Thursday, October 14, 2010

Twenty5.Sixty5: Social Philosophy for Modern Men

25.65
How Old Am I
I woke up this morning to the White Stripes, some really old Johnny Cash, and a little Sex Pistols (to the chagrin of my wife), making sure that I was revved up for the day and that my testosterone was in check. On the cusp of my musical morning launch, I find myself at some unsettled or perhaps fluid age, moving rapidly towards 65 and swiftly away from 25. The issue troubling me is that I feel more connected to motivating stimuli (literally everything I see, hear, and touch), and possess an overall curiosity of the world around me that is more insatiable than when I was 25-and I was famished for life back then. I find myself wondering, who do I want to be as I move unstoppably forward, and how do I want my life to look as I go there? In this article, and in future postings, I will discuss my insights and findings on what I consider a life well lived for me and possibly the rest of us men moving forward into the great unknown. 
My language, writing, and demeanor is that of someone with wisdom and a fair amount of time under his belt, yet because of my exuberant nature and willingness to speak in contemporary ways, if you talk to me on the phone I am always mistaken for someone in their twenties. If you met me in person though, it would be hard for me to betray some age that is not closely representative to my actual years lived-which is not close to the number 25. I ask myself daily, "how do I reconcile this odd balance, of the days I have lived-16,792 as of sometime today-and the person I wake up feeling like every day-the 25-year-old?" I look at many of the guys I meet, socialize with, or work with, that are younger or older than me and they are sticks in the mud. They are so all-consumed by making sure they fit into some ideal of society or are towing the line of responsibility that they do not appear to be becoming anything accept what our culture dictates to them-or more succinctly: they do not appear to live, instead it appears they just exist. 

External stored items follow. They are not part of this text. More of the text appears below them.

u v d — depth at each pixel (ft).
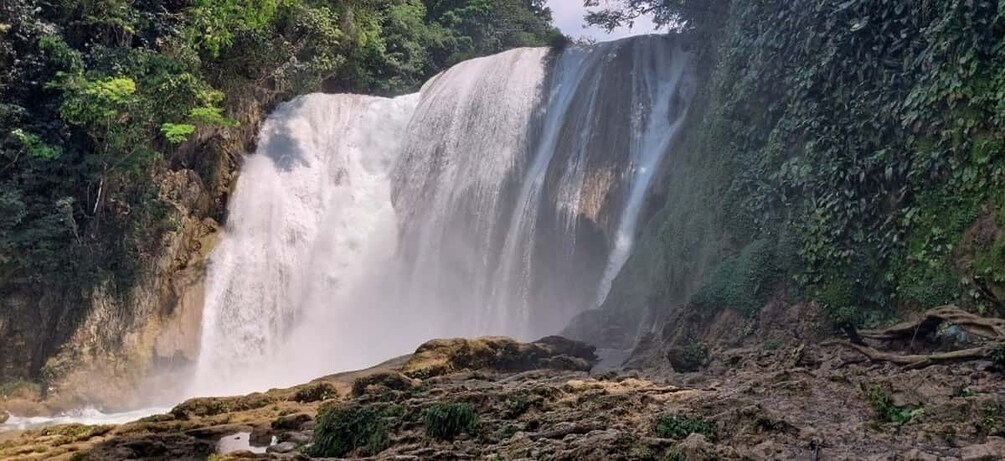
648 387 38.17
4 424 64.18
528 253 78.18
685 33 82.84
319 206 95.76
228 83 93.45
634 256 68.39
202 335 82.48
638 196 75.61
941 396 29.45
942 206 44.60
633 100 81.87
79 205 78.59
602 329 64.90
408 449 30.12
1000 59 42.68
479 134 92.12
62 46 75.97
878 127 49.39
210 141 91.76
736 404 29.81
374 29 115.44
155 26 84.69
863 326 46.47
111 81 74.08
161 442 39.37
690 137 69.97
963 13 44.65
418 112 100.89
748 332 50.62
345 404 39.17
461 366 53.52
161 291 81.20
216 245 88.22
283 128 100.17
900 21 50.06
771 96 58.75
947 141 45.06
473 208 87.45
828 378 34.94
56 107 77.87
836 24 53.62
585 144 80.74
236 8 86.17
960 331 38.78
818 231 50.11
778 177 54.75
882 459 23.24
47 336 73.61
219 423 44.91
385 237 93.66
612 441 25.68
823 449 24.68
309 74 104.37
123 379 75.31
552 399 36.63
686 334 53.06
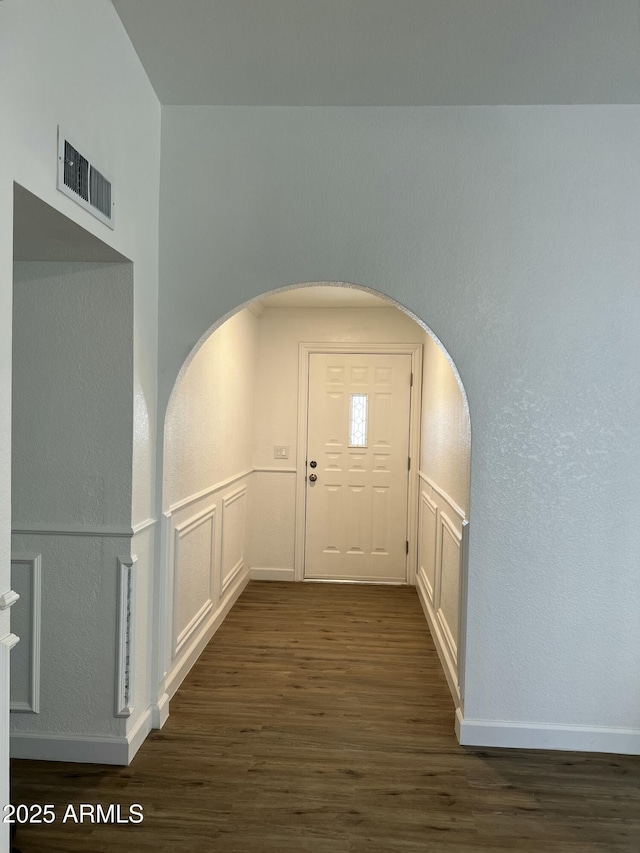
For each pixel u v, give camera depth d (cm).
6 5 159
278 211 284
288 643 401
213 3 221
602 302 276
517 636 281
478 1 215
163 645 294
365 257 282
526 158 277
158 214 286
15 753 261
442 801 238
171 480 307
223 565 441
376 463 548
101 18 217
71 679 260
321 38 238
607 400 277
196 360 354
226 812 228
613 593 279
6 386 163
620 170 275
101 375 256
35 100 174
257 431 552
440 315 280
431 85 265
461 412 323
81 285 256
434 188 280
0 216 157
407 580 547
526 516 280
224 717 301
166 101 283
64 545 258
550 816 231
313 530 553
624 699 279
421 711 312
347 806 233
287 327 548
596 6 216
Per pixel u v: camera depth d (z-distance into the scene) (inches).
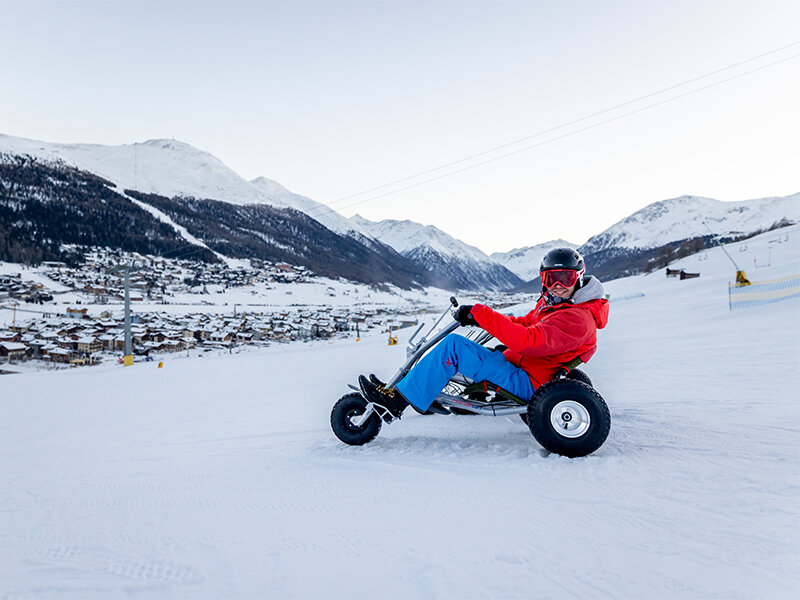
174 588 51.3
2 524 74.9
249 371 634.2
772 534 54.4
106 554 61.0
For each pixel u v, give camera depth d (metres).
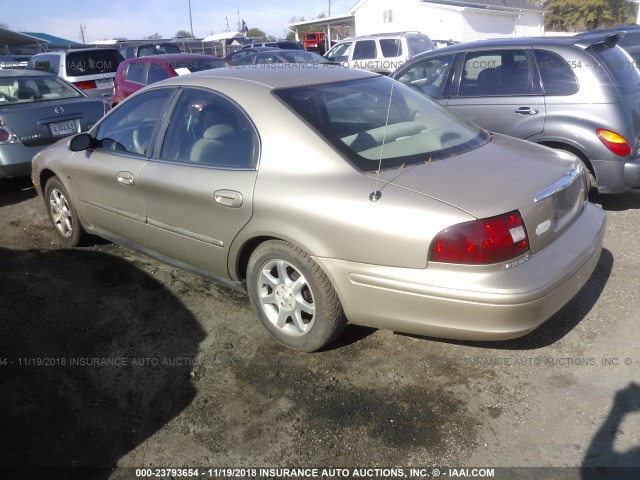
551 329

I remember as a child, looking to the adult men around me and thinking; "These guys have it made. They have jobs, cars, homes, and seem to be comfortable in their skin." Only they didn't and they don't. They were, and are still, for the majority, disenfranchised with their lives in spite of the grandiose dreams they had when they were younger. These men, from my past and present, fall into this no-man's land of embracing social conformity, shunning individuality, and forgetting that it is our job as men to force life to open itself up and reveal itself. This does not mean that we have sex with anyone that will present themselves to us for this pleasure-that is easy to make happen. Instead it is the nectar of life I am discussing, the nuances that make it individually enthralling to us to wake up every day and hunt for more. The "more" I speak of is a broad spectrum of exposure to music, the written word, abstract thought, and art both in the natural and man-made world, purposely tying us emotionally to self and those that we come in contact with. I do not want to be the guy that can only speak intelligently about sports, or cars, or modern business concepts, and misses the fact that life is happening all around me on many levels. Life is juicy and waiting for us to take giant, gluttonous bites out of it, so what are we waiting for? 
How old am I? I am only as old as I allow myself to be. As I become wiser, I see myself becoming younger and the world around me becomes more vibrant. As I step into my day I remember, that I am man, and as man, I need to hunt; specifically if that hunt is for knowledge, wisdom, and humility. As the guys in Aerosmith said 41 years ago, when they were barely even 20 years old; "all these lines on my face getting clearer." In the end, I do not care how long I have lived, so long as I have truly lived.